I didn’t grow up with a bomb shelter in my backyard or basement, but many members of my generation did. We knew all too well of the threat posed to America and her allies by the Soviet Union and the Eastern Bloc.
In the 1960's, opportunities for Americans to visit Eastern Europe were very rare. The mutual mistrust was overwhelming. It led to a cultural and political rift between free people and Communists who seemed always to be on the brink of nuclear destruction.
Yet, when I was 17 years old – a senior in high school – I was fortunate to go on a school trip behind the Iron Curtain. That Easter break changed my perspective on the Soviet Union, Czechoslovakia, Poland, and East Germany.
I met citizens of these countries I had feared, and I discovered my counterparts were friendly, proud, and as interested in politics as I was. There were differences, too. They all lived in the shadow of Communism. But because the Czechs were rapidly moving toward a free society, they could feel a confrontation looming.
While my future seemed bright and exciting in America, theirs seemed uncertain.
In August of 1968, the same year I visited Czechoslovakia, the Soviets drove that point home. Tanks rolled into the streets of Prague to silence the growing cries for freedom.
It was as though that column of Soviet tanks had smashed right into my living room.

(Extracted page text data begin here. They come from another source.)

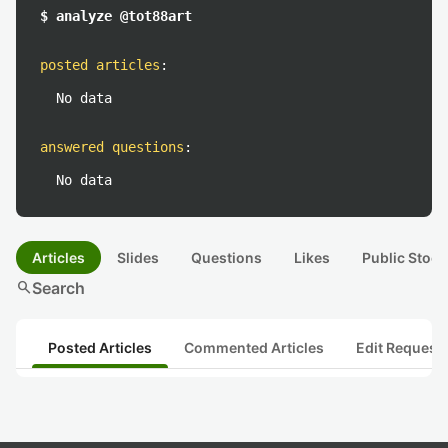
$ analyze @tot88art
posted articles
:
No data
answered questions
:
No data
Articles
Slides
Questions
Likes
Public Stock
search
Search
Posted Articles
Commented Articles
Edit Request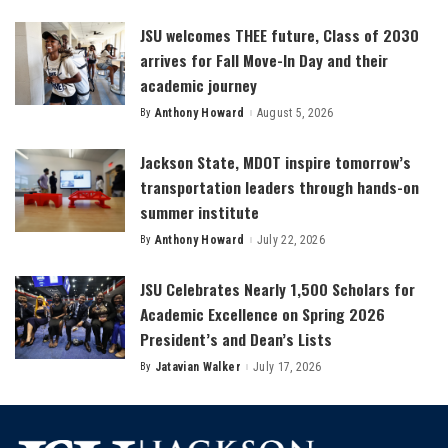
by
JSU welcomes THEE future, Class of 2030
arrives for Fall Move-In Day and their
academic journey
By
Anthony Howard
August 5, 2026
Posted
by
Jackson State, MDOT inspire tomorrow’s
transportation leaders through hands-on
summer institute
By
Anthony Howard
July 22, 2026
Posted
by
JSU Celebrates Nearly 1,500 Scholars for
Academic Excellence on Spring 2026
President’s and Dean’s Lists
By
Jatavian Walker
July 17, 2026
Posted
by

Earlier this month, I returned to Europe, this time to take part in the Parliamentary Assembly at NATO. This forum for international affairs only faintly resembles the smaller group of nations formerly allied against Communism. Today, America’s international alliances are based as much on trade as they are on common enemies. I was at NATO and the European Union to discuss help for our mission in Iraq and opportunities for U.S. agricultural producers.
And at NATO in 1968 I never would have met a Senator from the Czech Republic who recently ran for president of her country. Jaroslava Moserova and I talked for an hour about how life has changed now that the Iron Curtain has been drawn back.
She wrote a story, which was read at the Library of Congress last year, about that fateful August in Prague:
"When the tanks came, when suddenly they were everywhere and all of us knew we had lost, we did not despair – we stuck together. Remember the road signs, how they disappeared overnight to the total confusion of the Soviet Army? .... How come there was no fighting? .... We, as a nation, didn’t lose when the armies invaded the country in 1968, no, we lost the moment we gave up."
Senator Moserova was working at a burn center in Prague in 1968, and though she was not one of the students I met that Spring, we recalled an event in January 1969 when student Jan Palach set himself on fire in a public square. I read about it in the newspaper, the horrifying account of the end of Palach’s life.
Palach was rushed to the hospital where Jaroslava worked. She helped treat his burns.
"He only lived three days, yet I feel as if it had been much longer; all of you who were there have this feeling. Endless three days. We kept telling him that what he had done was not in vain, that people understood – we read to him letters from young and old, from individuals and factory teams, from universities and mining crews. Everyone understood."
Palach’s act was to remind Czechs of a 15th Century martyr who was burned at the stake because he would not disclaim the truth.
All of those years, NATO applied confident, consistent pressure against the Soviets. Our steady hand ultimately prevailed, and the victory serves as an example to all Americans that we must always stand for what is right and free.
Jan Palach’s burning body, on the other hand, is disturbing proof of the violence of oppression and the desperation that follows it.
We must never forget Jan Palach’s passion for freedom, but we must also remember his act as a consequence of oppression. In the end, we can turn to Senator Moserova to provide the answer. She is a woman inspired by love of her country to serve her people and to guard against the creeping shadow of a bygone Soviet era.
Today, the Czech Republic, Poland, and Hungary have entered NATO as free participants in global affairs. Yesteryear’s Cold War is today’s War on Terrorism.
We must use our collective will to defeat the enemies of freedom. We must fight oppressors and terrorists with every weapon in our arsenal – the greatest of them being vigilance. Steadfastness will see us through today’s turbulent times, when images of violence and unspeakable acts once again invade our living rooms.
Yes, the future of my Czech friends seemed uncertain to me in 1968, when Communism reared its savage head. But for the Czech Republic, the uncertainty following a time of oppression was answered by the blessing of freedom.